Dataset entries
++++++++++

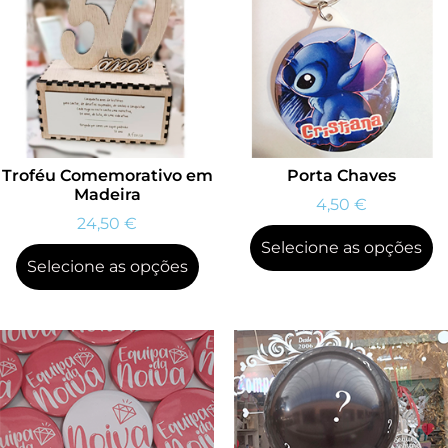
Troféu Comemorativo em
Porta Chaves
Madeira
4,50
€
24,50
€
Selecione as opções
Selecione as opções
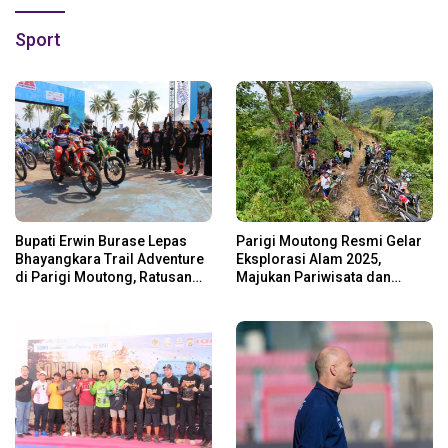
Sport
Bupati Erwin Burase Lepas
Parigi Moutong Resmi Gelar
Bhayangkara Trail Adventure
Eksplorasi Alam 2025,
di Parigi Moutong, Ratusan
Majukan Pariwisata dan
Rider Jelajah Alam
Usaha Lokal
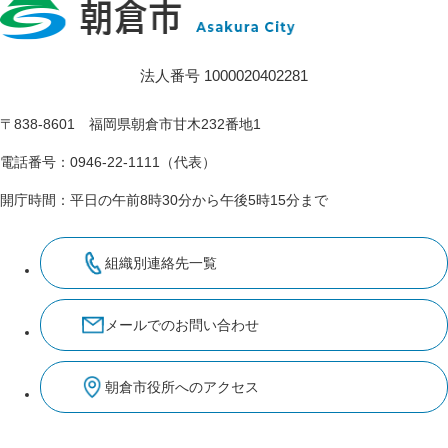
法人番号 1000020402281
〒838-8601 福岡県朝倉市甘木232番地1
電話番号：0946-22-1111（代表）
開庁時間：平日の午前8時30分から午後5時15分まで
組織別連絡先一覧
メールでのお問い合わせ
朝倉市役所へのアクセス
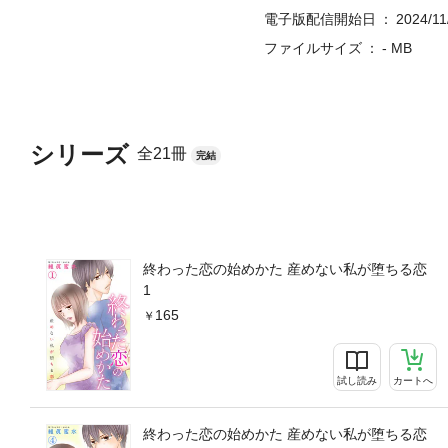
電子版配信開始日
2024/11
ファイルサイズ
- MB
シリーズ
全21冊
完結
終わった恋の始めかた 産めない私が堕ちる恋
1
165
試し読み
カートへ
終わった恋の始めかた 産めない私が堕ちる恋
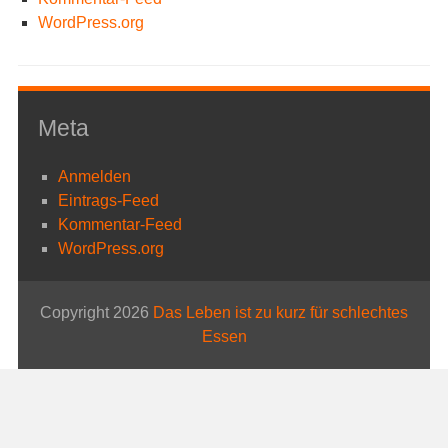
WordPress.org
Meta
Anmelden
Eintrags-Feed
Kommentar-Feed
WordPress.org
Copyright 2026
Das Leben ist zu kurz für schlechtes
Essen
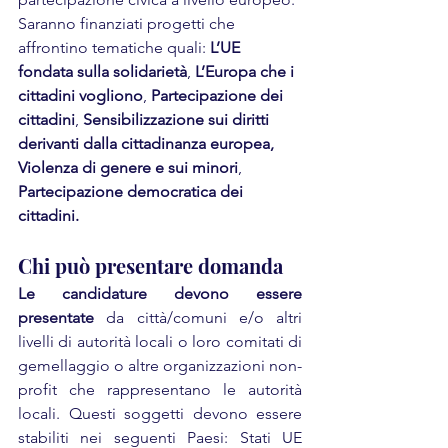
Saranno finanziati progetti che 
affrontino tematiche quali: 
L’UE 
fondata sulla solidarietà
, 
L’Europa che i 
cittadini vogliono
, 
Partecipazione dei 
cittadini
, 
Sensibilizzazione sui diritti 
derivanti dalla cittadinanza europea, 
Violenza di genere e sui minori
, 
Partecipazione democratica dei 
cittadini.
Chi può presentare domanda
Le candidature devono essere 
presentate
 da città/comuni e/o altri 
livelli di autorità locali o loro comitati di 
gemellaggio o altre organizzazioni non-
profit che rappresentano le autorità 
locali. Questi soggetti devono essere 
stabiliti nei seguenti Paesi: Stati UE 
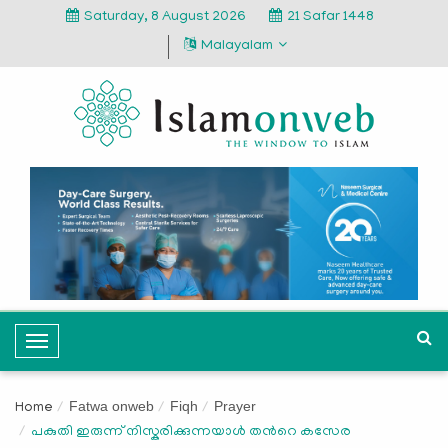
Saturday, 8 August 2026
21 Safar 1448
Malayalam
T
o
g
Fatwa onweb
Fiqh
Prayer
Home
g
പകുതി ഇരുന്ന് നിസ്കരിക്കുന്നയാൾ തന്‍റെ കസേര
l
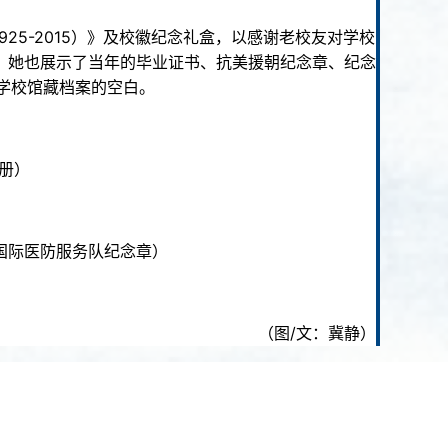
5-2015）》及校徽纪念礼盒，以感谢老校友对学校
，她也展示了当年的毕业证书、抗美援朝纪念章、纪念
学校馆藏档案的空白。
册）
国际医防服务队纪念章）
（图/文：冀静）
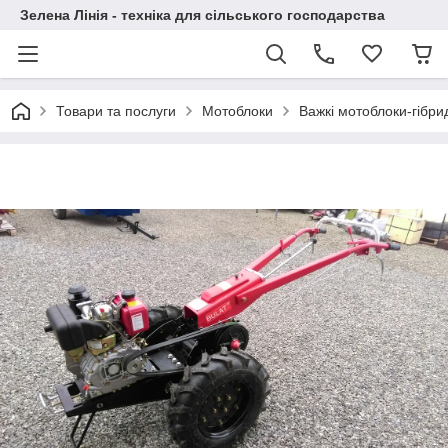
Зелена Лінія - техніка для сільського господарства
Товари та послуги
Мотоблоки
Важкі мотоблоки-гібр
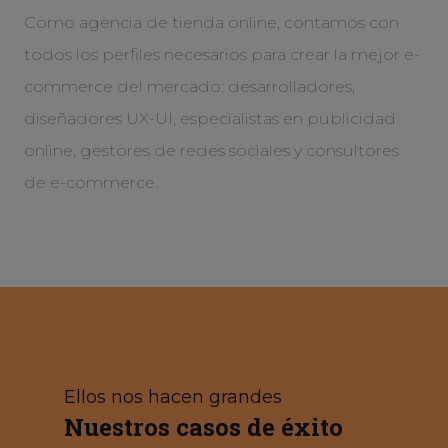
Como agencia de tienda online, contamos con
todos los perfiles necesarios para crear la mejor e-
commerce del mercado: desarrolladores,
diseñadores UX-UI, especialistas en publicidad
online, gestores de redes sociales y consultores
de e-commerce.
Ellos nos hacen grandes
Nuestros casos de éxito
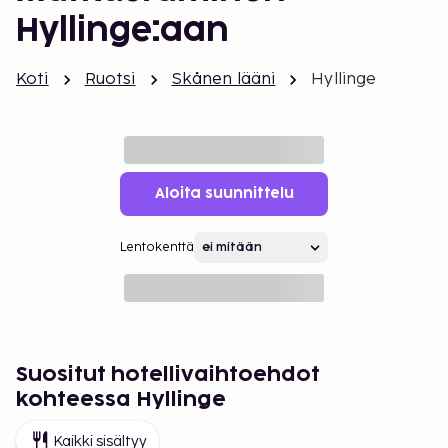
Hyllinge:aan
Koti
Ruotsi
Skånen lääni
Hyllinge
Aloita suunnittelu
Lentokenttä
Suositut hotellivaihtoehdot
kohteessa Hyllinge
Kaikki sisältyy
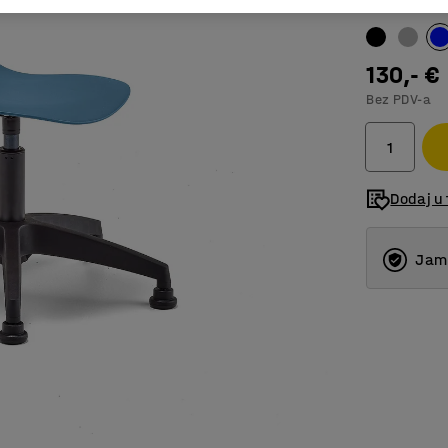
Boja
:
Plava
130,- €
Bez PDV-a
Dodaj u 
Jams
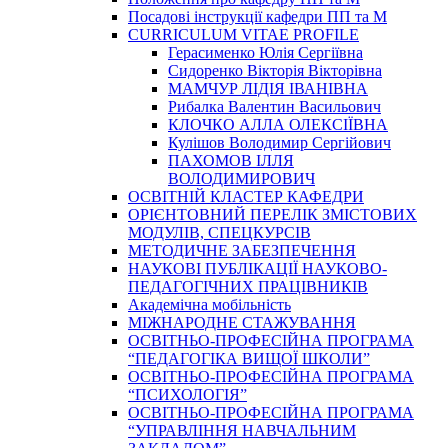
Посадові інструкції кафедри ПП та М
CURRICULUM VITAE PROFILE
Герасименко Юлія Сергіївна
Сидоренко Вікторія Вікторівна
МАМЧУР ЛІДІЯ ІВАНІВНА
Рибалка Валентин Васильович
КЛОЧКО АЛЛА ОЛЕКСІЇВНА
Кулішов Володимир Сергійович
ПАХОМОВ ІЛЛЯ
ВОЛОДИМИРОВИЧ
ОСВІТНІЙ КЛАСТЕР КАФЕДРИ
ОРІЄНТОВНИЙ ПЕРЕЛІК ЗМІСТОВИХ
МОДУЛІВ, СПЕЦКУРСІВ
МЕТОДИЧНЕ ЗАБЕЗПЕЧЕННЯ
НАУКОВІ ПУБЛІКАЦІЇ НАУКОВО-
ПЕДАГОГІЧНИХ ПРАЦІВНИКІВ
Академічна мобільність
МІЖНАРОДНЕ СТАЖУВАННЯ
ОСВІТНЬО-ПРОФЕСІЙНА ПРОГРАМА
“ПЕДАГОГІКА ВИЩОЇ ШКОЛИ”
ОСВІТНЬО-ПРОФЕСІЙНА ПРОГРАМА
“ПСИХОЛОГІЯ”
ОСВІТНЬО-ПРОФЕСІЙНА ПРОГРАМА
“УПРАВЛІННЯ НАВЧАЛЬНИМ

++++++++++

Work required: Substitute "Escolha as opções" for every occurrence of "Selecione as opções" throughout the entries above, leaving all other text unchanged, and reproduce the entries without the pictures.

Task solution:
Troféu Comemorativo em
Porta Chaves
Madeira
4,50
€
24,50
€
Escolha as opções
Escolha as opções
Sport
Bupati Erwin Burase Lepas
Parigi Moutong Resmi Gelar
Bhayangkara Trail Adventure
Eksplorasi Alam 2025,
di Parigi Moutong, Ratusan
Majukan Pariwisata dan
Rider Jelajah Alam
Usaha Lokal
法人番号 1000020402281
〒838-8601 福岡県朝倉市甘木232番地1
電話番号：0946-22-1111（代表）
開庁時間：平日の午前8時30分から午後5時15分まで
組織別連絡先一覧
メールでのお問い合わせ
朝倉市役所へのアクセス
電子版配信開始日
2024/11
ファイルサイズ
- MB
シリーズ
全21冊
完結
終わった恋の始めかた 産めない私が堕ちる恋
1
165
試し読み
カートへ
終わった恋の始めかた 産めない私が堕ちる恋
WordPress.org
Meta
Anmelden
Eintrags-Feed
Kommentar-Feed
WordPress.org
Copyright 2026
Das Leben ist zu kurz für schlechtes
Essen
Saranno finanziati progetti che 
affrontino tematiche quali: 
L’UE 
fondata sulla solidarietà
, 
L’Europa che i 
cittadini vogliono
, 
Partecipazione dei 
cittadini
, 
Sensibilizzazione sui diritti 
derivanti dalla cittadinanza europea, 
Violenza di genere e sui minori
, 
Partecipazione democratica dei 
cittadini.
Chi può presentare domanda
Le candidature devono essere 
presentate
 da città/comuni e/o altri 
livelli di autorità locali o loro comitati di 
gemellaggio o altre organizzazioni non-
profit che rappresentano le autorità 
locali. Questi soggetti devono essere 
stabiliti nei seguenti Paesi: Stati UE 
Saturday, 8 August 2026
21 Safar 1448
Malayalam
T
o
g
Fatwa onweb
Fiqh
Prayer
Home
g
പകുതി ഇരുന്ന് നിസ്കരിക്കുന്നയാൾ തന്‍റെ കസേര
l
5-2015）》及校徽纪念礼盒，以感谢老校友对学校
，她也展示了当年的毕业证书、抗美援朝纪念章、纪念
学校馆藏档案的空白。
册）
国际医防服务队纪念章）
（图/文：冀静）
Зелена Лінія - техніка для сільського господарства
Товари та послуги
Мотоблоки
Важкі мотоблоки-гібр
Como agencia de tienda online, contamos con
todos los perfiles necesarios para crear la mejor e-
commerce del mercado: desarrolladores,
diseñadores UX-UI, especialistas en publicidad
online, gestores de redes sociales y consultores
de e-commerce.
Ellos nos hacen grandes
Nuestros casos de éxito
Hyllinge:aan
Koti
Ruotsi
Skånen lääni
Hyllinge
Aloita suunnittelu
Lentokenttä
Suositut hotellivaihtoehdot
kohteessa Hyllinge
Kaikki sisältyy
Boja
:
Plava
130,- €
Bez PDV-a
Dodaj u 
Jams
Посадові інструкції кафедри ПП та М
CURRICULUM VITAE PROFILE
Герасименко Юлія Сергіївна
Сидоренко Вікторія Вікторівна
МАМЧУР ЛІДІЯ ІВАНІВНА
Рибалка Валентин Васильович
КЛОЧКО АЛЛА ОЛЕКСІЇВНА
Кулішов Володимир Сергійович
ПАХОМОВ ІЛЛЯ
ВОЛОДИМИРОВИЧ
ОСВІТНІЙ КЛАСТЕР КАФЕДРИ
ОРІЄНТОВНИЙ ПЕРЕЛІК ЗМІСТОВИХ
МОДУЛІВ, СПЕЦКУРСІВ
МЕТОДИЧНЕ ЗАБЕЗПЕЧЕННЯ
НАУКОВІ ПУБЛІКАЦІЇ НАУКОВО-
ПЕДАГОГІЧНИХ ПРАЦІВНИКІВ
Академічна мобільність
МІЖНАРОДНЕ СТАЖУВАННЯ
ОСВІТНЬО-ПРОФЕСІЙНА ПРОГРАМА
“ПЕДАГОГІКА ВИЩОЇ ШКОЛИ”
ОСВІТНЬО-ПРОФЕСІЙНА ПРОГРАМА
“ПСИХОЛОГІЯ”
ОСВІТНЬО-ПРОФЕСІЙНА ПРОГРАМА
“УПРАВЛІННЯ НАВЧАЛЬНИМ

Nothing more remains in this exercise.